- _Problem requirements_: Rewrite every one of the records below, changing "zero-indexed" to "numbered from zero" and keeping everything else the same. Leave the pictures out of your answer.

- _Pixel coordinate tracking records_:

[Start of Attachment]

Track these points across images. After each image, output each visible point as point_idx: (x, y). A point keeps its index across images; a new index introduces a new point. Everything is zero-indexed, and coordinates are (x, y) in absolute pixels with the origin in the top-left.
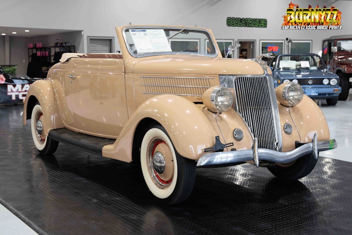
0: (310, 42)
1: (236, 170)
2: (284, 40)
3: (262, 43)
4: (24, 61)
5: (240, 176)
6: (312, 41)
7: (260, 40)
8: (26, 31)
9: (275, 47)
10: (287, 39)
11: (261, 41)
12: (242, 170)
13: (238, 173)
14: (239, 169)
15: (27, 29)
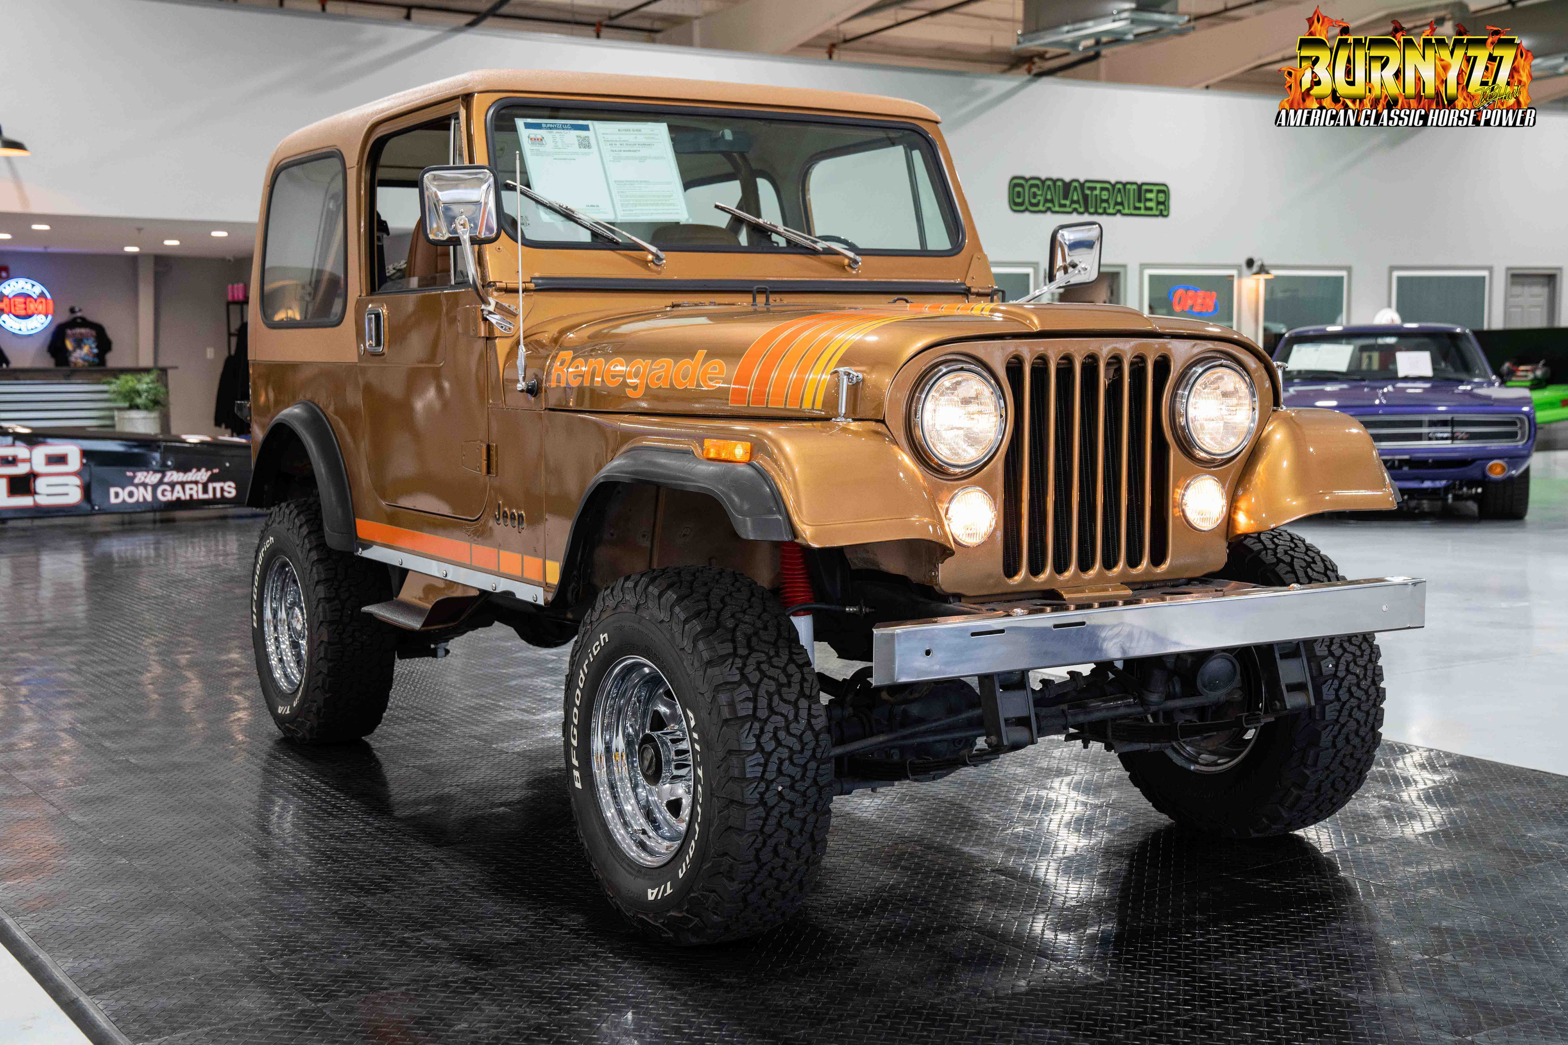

[End of Attachment]

- _Result below_:
Track these points across images. After each image, output each visible point as point_idx: (x, y). A point keeps its index across images; a new index introduces a new point. Everything is numbered from zero, and coordinates are (x, y) in absolute pixels with the origin in the top-left.
0: (310, 42)
1: (236, 170)
2: (284, 40)
3: (262, 43)
4: (24, 61)
5: (240, 176)
6: (312, 41)
7: (260, 40)
8: (26, 31)
9: (275, 47)
10: (287, 39)
11: (261, 41)
12: (242, 170)
13: (238, 173)
14: (239, 169)
15: (27, 29)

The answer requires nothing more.